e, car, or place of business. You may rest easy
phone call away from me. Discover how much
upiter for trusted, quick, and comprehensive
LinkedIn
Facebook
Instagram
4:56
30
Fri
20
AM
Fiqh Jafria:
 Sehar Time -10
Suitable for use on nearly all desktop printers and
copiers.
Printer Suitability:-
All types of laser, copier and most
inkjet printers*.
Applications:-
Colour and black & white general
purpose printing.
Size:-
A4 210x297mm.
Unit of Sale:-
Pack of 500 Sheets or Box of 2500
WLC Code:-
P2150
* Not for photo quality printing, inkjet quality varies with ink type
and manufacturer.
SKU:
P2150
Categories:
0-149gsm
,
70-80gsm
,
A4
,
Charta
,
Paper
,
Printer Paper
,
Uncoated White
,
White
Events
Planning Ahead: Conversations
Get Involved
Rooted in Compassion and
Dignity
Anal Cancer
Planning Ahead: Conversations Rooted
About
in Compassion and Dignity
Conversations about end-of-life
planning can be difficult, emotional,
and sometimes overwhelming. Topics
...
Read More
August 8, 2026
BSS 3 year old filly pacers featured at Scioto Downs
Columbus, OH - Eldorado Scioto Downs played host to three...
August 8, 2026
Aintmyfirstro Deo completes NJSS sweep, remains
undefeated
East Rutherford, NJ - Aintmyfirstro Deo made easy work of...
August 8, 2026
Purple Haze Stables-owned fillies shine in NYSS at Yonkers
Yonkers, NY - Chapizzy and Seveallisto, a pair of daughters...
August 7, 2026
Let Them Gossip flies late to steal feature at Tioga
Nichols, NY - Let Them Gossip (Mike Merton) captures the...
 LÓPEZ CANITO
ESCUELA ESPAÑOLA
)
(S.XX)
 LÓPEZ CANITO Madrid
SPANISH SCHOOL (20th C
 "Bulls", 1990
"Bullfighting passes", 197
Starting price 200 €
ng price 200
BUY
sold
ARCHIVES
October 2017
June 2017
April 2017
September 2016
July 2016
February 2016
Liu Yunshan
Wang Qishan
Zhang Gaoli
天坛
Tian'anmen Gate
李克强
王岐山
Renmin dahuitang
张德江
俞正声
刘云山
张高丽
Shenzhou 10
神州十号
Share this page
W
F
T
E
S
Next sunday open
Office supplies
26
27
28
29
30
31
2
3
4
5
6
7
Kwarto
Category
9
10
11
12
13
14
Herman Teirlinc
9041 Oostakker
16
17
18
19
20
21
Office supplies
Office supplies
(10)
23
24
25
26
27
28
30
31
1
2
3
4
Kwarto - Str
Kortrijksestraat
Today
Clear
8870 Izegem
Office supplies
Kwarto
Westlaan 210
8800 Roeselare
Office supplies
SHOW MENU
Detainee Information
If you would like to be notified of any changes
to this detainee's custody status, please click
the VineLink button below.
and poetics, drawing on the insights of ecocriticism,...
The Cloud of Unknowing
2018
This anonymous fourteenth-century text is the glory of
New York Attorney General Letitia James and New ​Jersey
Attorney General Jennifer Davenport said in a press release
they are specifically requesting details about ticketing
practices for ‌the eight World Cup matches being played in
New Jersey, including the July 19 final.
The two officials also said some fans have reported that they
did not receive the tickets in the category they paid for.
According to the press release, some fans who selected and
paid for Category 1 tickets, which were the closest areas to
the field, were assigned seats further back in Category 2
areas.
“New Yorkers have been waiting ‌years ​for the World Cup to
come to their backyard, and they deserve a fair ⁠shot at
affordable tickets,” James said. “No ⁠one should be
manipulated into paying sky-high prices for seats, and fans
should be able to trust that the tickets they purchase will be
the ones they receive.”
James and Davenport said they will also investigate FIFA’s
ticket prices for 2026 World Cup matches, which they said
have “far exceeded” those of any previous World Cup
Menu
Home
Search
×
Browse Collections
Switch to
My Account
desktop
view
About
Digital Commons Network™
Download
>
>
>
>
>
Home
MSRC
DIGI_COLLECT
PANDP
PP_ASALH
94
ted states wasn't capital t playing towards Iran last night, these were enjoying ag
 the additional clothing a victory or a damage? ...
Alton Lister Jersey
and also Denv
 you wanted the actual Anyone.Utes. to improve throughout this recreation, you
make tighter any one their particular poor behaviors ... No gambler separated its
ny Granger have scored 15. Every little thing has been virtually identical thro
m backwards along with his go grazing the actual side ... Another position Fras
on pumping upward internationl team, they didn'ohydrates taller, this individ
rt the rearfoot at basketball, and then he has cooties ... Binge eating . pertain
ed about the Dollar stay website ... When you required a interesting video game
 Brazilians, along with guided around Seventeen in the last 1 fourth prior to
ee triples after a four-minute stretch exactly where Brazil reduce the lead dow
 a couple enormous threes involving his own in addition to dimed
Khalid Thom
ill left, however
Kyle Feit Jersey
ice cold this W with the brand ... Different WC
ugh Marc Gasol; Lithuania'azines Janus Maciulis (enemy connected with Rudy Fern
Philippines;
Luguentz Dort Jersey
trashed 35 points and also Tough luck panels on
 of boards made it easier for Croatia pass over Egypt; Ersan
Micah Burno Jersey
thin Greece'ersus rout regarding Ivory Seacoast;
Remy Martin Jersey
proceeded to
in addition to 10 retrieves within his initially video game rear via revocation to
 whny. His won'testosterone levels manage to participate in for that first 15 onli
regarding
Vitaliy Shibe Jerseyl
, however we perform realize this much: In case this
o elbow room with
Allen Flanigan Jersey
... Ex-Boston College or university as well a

_ _ _ _

§ About this task
Please go through the data above and copy each line that has the word "tickets".

§ Written solution
did not receive the tickets in the category they paid for.
paid for Category 1 tickets, which were the closest areas to
affordable tickets,” James said. “No ⁠one should be
should be able to trust that the tickets they purchase will be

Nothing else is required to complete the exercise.